Ann Brazeau, CEO and founder of patient advocacy group MPN Advocacy and Education International, stated that "Inrebic is a much-welcomed new treatment for the myelofibrosis community." She added, "This FDA approval marks an important milestone for people living with myelofibrosis as we embark on making greater strides in the diagnosis, understanding, and treatment of this disease."
The FDA approval for Inrebic was based on Celgene's Jakarta phase 3 clinical study. In this study, 37% of patients treated with a 400 mg dose of Inrebic experienced spleen volume reduction of 35% or greater compared to 1% of patients on placebo. In addition, 40% of patients taking Inrebic had a total symptom score (a measurement of myelofibrosis symptoms) improvement of 50% or higher compared to 9% of patients on placebo.

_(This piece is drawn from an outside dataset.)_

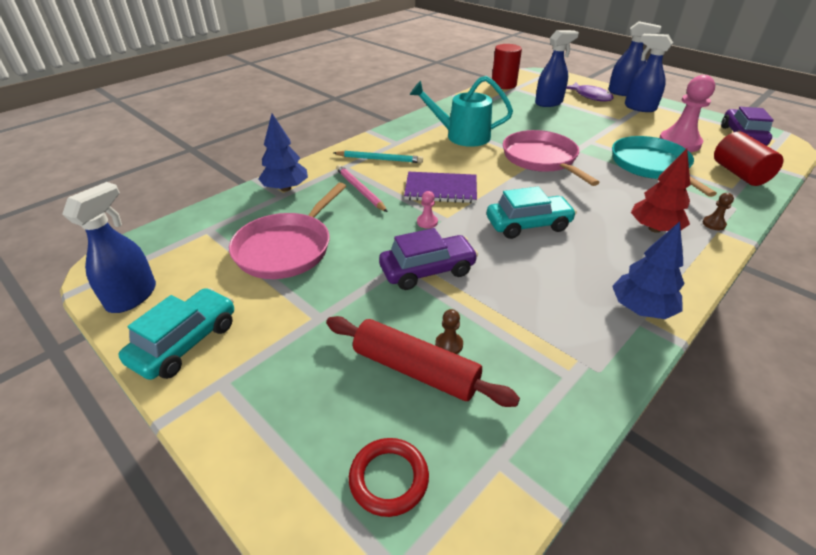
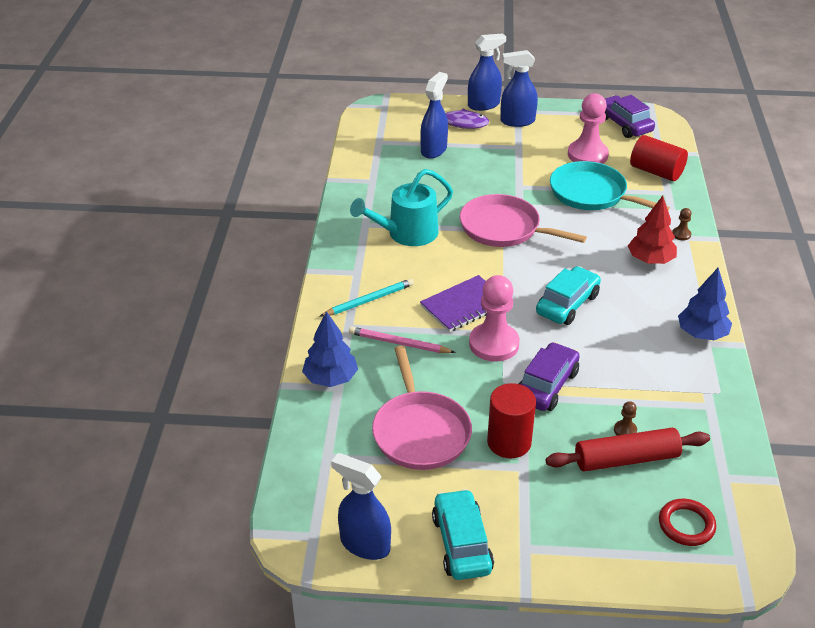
camera: 40 degrees left, 0 degrees up
(132, 296) = (364, 544): blue spray bottle -> blue spray bottle turned 45 degrees counterclockwise
(427, 222) = (494, 344): pink pawn -> pink pawn, size x2.38
(503, 85) = (362, 141): red cylinder -> red cylinder (509, 442)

Inrebic does have some concerning potential safety issues, though. The drug has a black-box warning for serious and fatal brain disease encephalopathy. Serious encephalopathy was reported in eight of the 608 patients treated with Inrebic in clinical studies. Serious adverse reactions were reported for 21% of the patients treated with Inrebic in the Jakarta study, with cardiac failure occurring in 5% of patients.
Celgene picked up fedratinib with its 2018 acquisition of Impact Biomedicines. The big biotech paid $1.1 billion up front and up to $1.25 billion in contingent payments based on regulatory approval milestones for myelofibrosis. This deal could pay off nicely for Celgene if fedratinib lives up to expectations. Celgene estimates that the drug will deliver peak annual sales of $1 billion.

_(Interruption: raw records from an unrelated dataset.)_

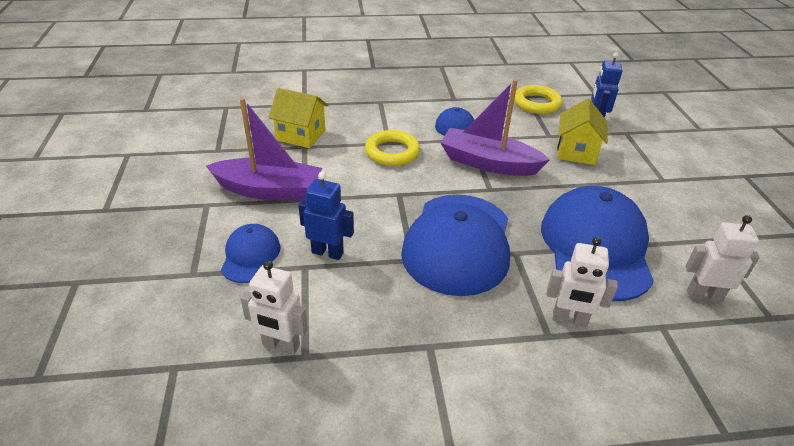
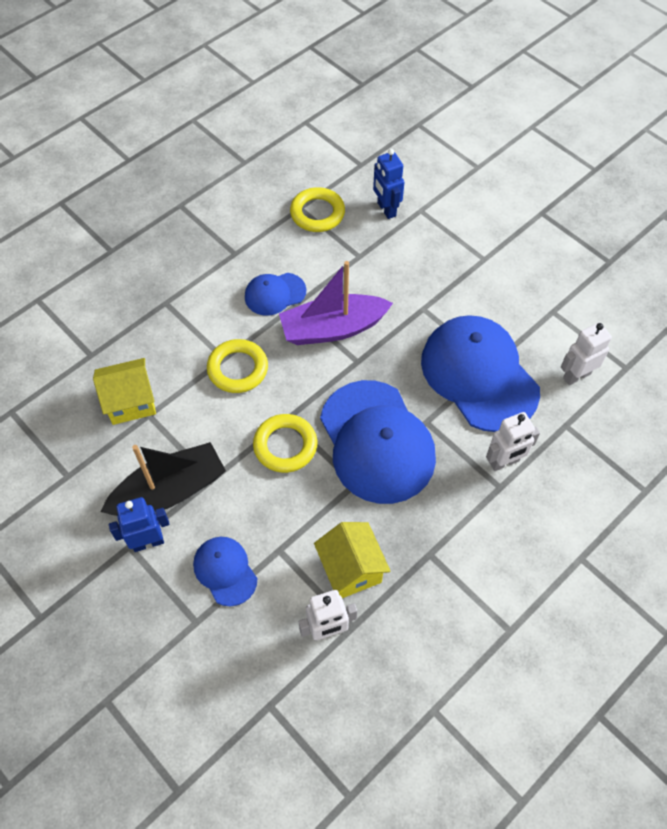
camera: 35 degrees left, 20 degrees up
(269, 190) = (169, 491): purple boat -> black boat
(327, 252) = (284, 523): blue robot -> blue robot (148, 542)
(380, 208) = (285, 446): none -> yellow ring
(576, 151) = (395, 265): yellow house -> yellow house (351, 569)

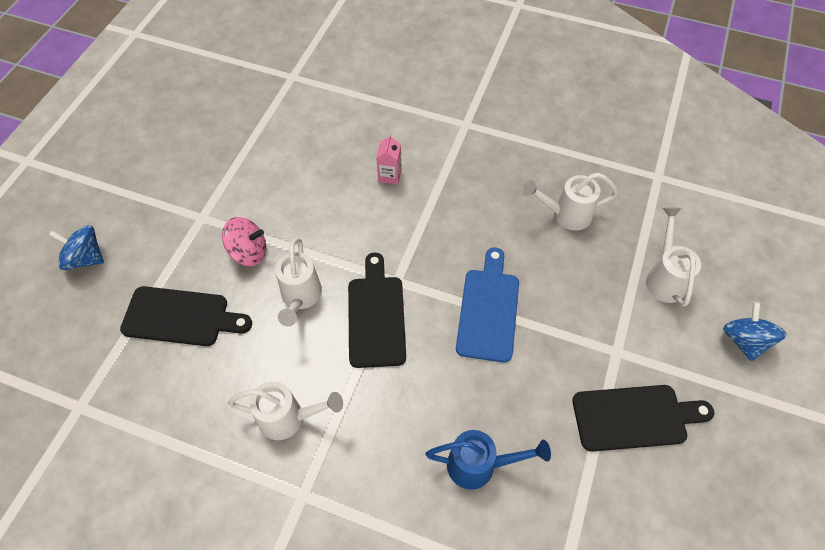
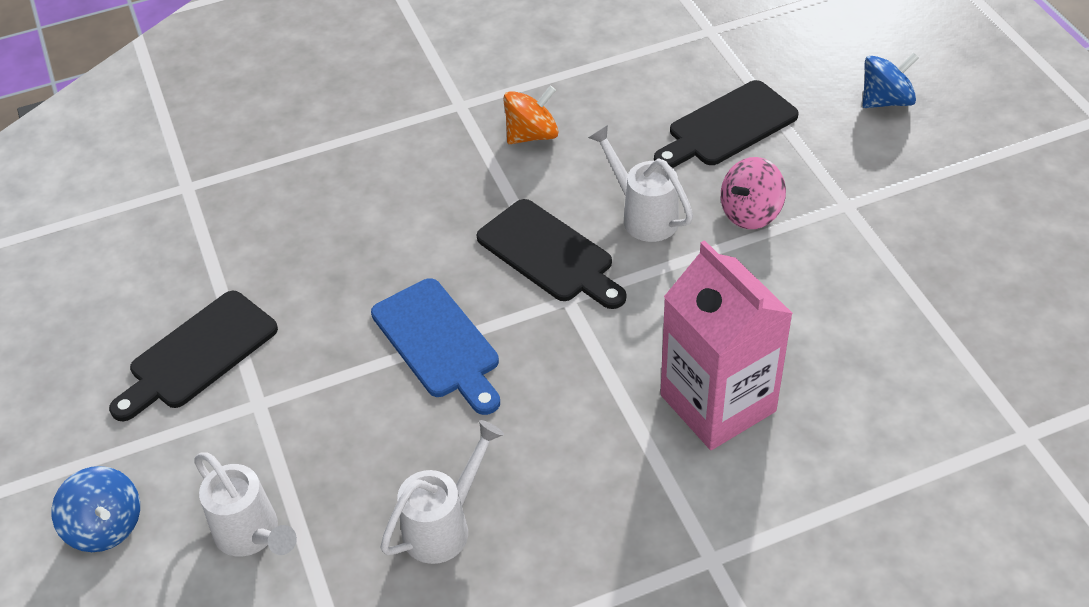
camera: 140 degrees right, 10 degrees down
(289, 418) = (532, 135): white watering can -> orange spinning top
(389, 175) = (717, 403): pink carton -> pink carton, size x2.44
(479, 465) = (326, 217): blue watering can -> none

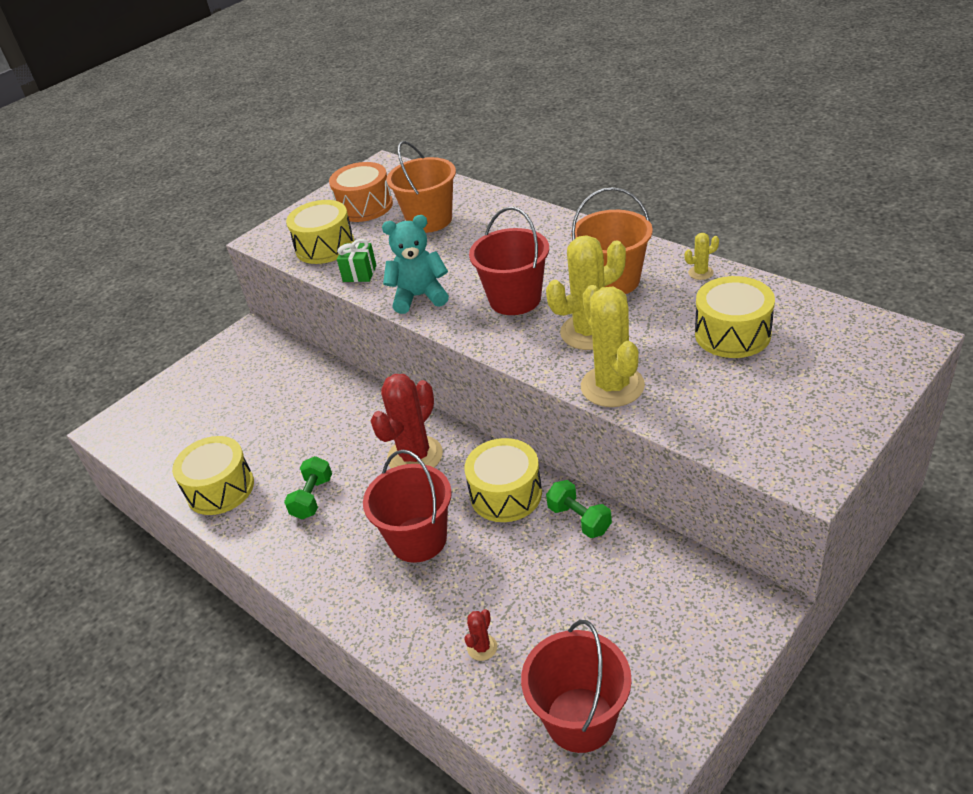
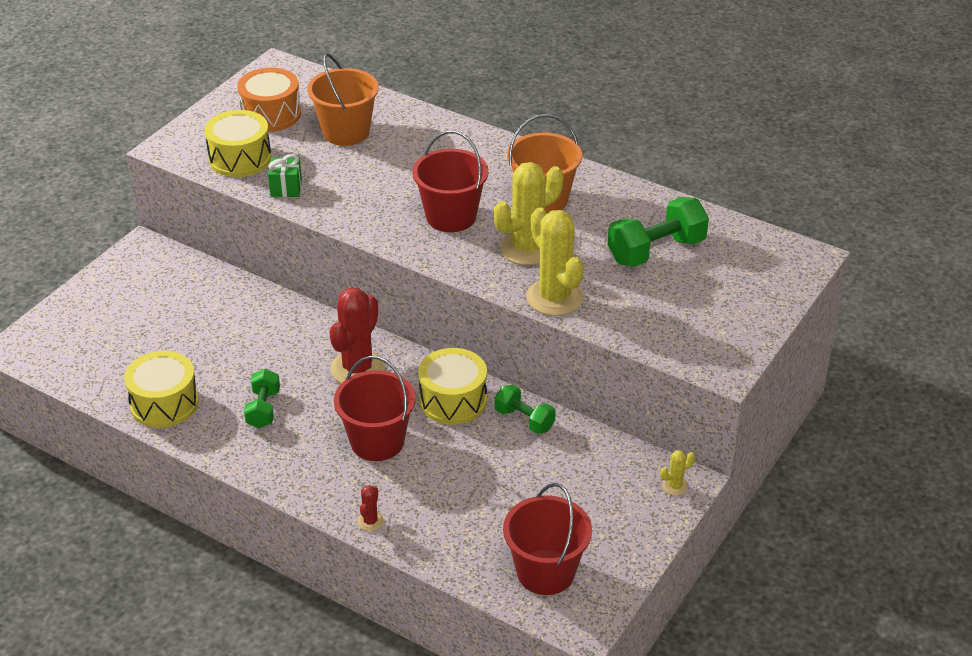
camera: 15 degrees left, 0 degrees up
(419, 297) = (355, 213): turquoise teddy bear -> none
(482, 647) = (453, 525): red cactus -> red cactus (370, 521)
(700, 273) = (623, 193): yellow cactus -> yellow cactus (675, 486)
(732, 334) = (656, 251): yellow drum -> green dumbbell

That peak sales estimate is in line with what investment firm Deutsche Bank projects for fedratinib. Analyst Navin Jacob thinks that the drug should be able to make around 20% of the peak sales for Jakafi, according to a report on TheFly.com, which translates to $1 billion at peak for fedratinib.

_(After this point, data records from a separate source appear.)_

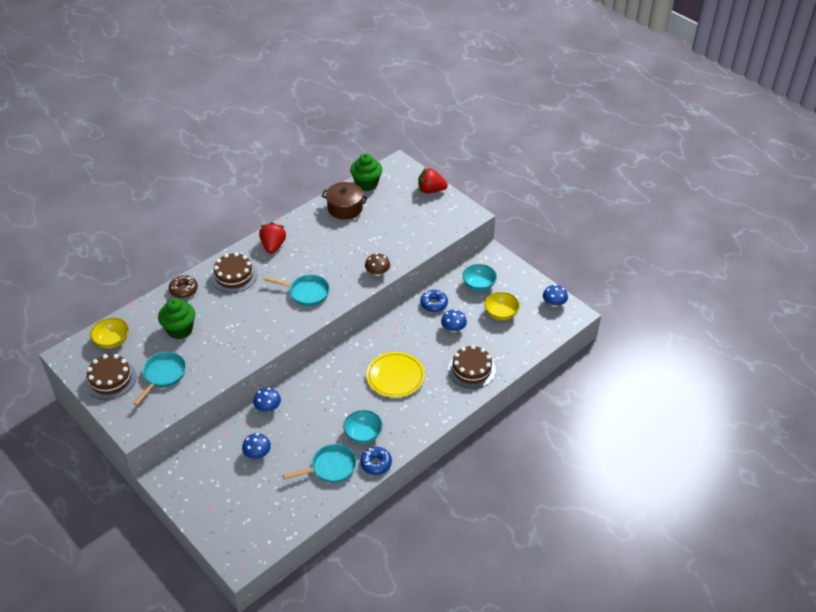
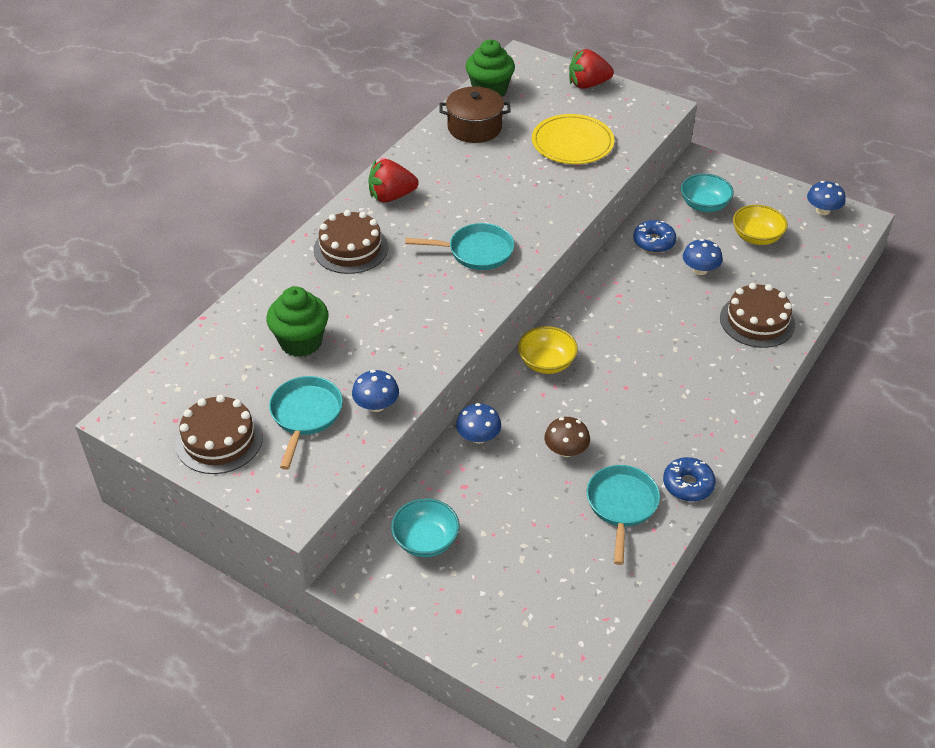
camera: 15 degrees left, 0 degrees up
(112, 341) = (194, 380): yellow bowl -> yellow bowl (546, 363)
(183, 290) = (279, 283): brown donut -> none
(257, 453) = (495, 510): blue mushroom -> blue mushroom (376, 405)
(273, 246) = (391, 196): red strawberry -> red strawberry turned 90 degrees counterclockwise
(331, 467) = (621, 505): turquoise pan -> turquoise pan turned 45 degrees counterclockwise
(363, 434) = (646, 445): turquoise bowl -> turquoise bowl (426, 540)
(377, 272) = (569, 205): brown mushroom -> brown mushroom (566, 450)
(395, 376) = (651, 352): yellow plate -> yellow plate (572, 143)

However, that peak sales estimate for Jakafi could be overly optimistic. Raymond James analyst Reni Benjamin expects the cancer drug will reach peak sales of between $2.5 billion and $3 billion. Assuming he's right and that Inrebic can achieve 20% of that total, Celgene's drug would only generate peak sales of $600 million at most.
Even with a lower sales figure, though, Celgene should see a solid return over the long run with its buyout of Impact Biomedicines. And Inrebic isn't the biggest good news the company hopes to have.
Bigger news on the way
Celgene hopes to win two FDA approvals for luspatercept in the near future. The FDA is scheduled to announce its decision on the drug in treating beta thalassemia by Dec. 4, 2019, with another approval decision for luspatercept in treating myelodysplastic syndromes (MDS) due by April 4, 2020.
The biotech looks for better results with its second attempt to win FDA approval for ozanimod in treating multiple sclerosis. The FDA should hand down its decision by March 25, 2020.
Celgene expects to file for approval for liso-cel in the fourth quarter of 2019. It also plans to submit ide-cel (bb2121) for FDA approval in the first half of next year.
In total, Celgene has four new products that it anticipates launching by late 2020 in addition to Inrebic. The company thinks that all of them will be blockbusters. Celgene's streak of good news could last for quite a while longer.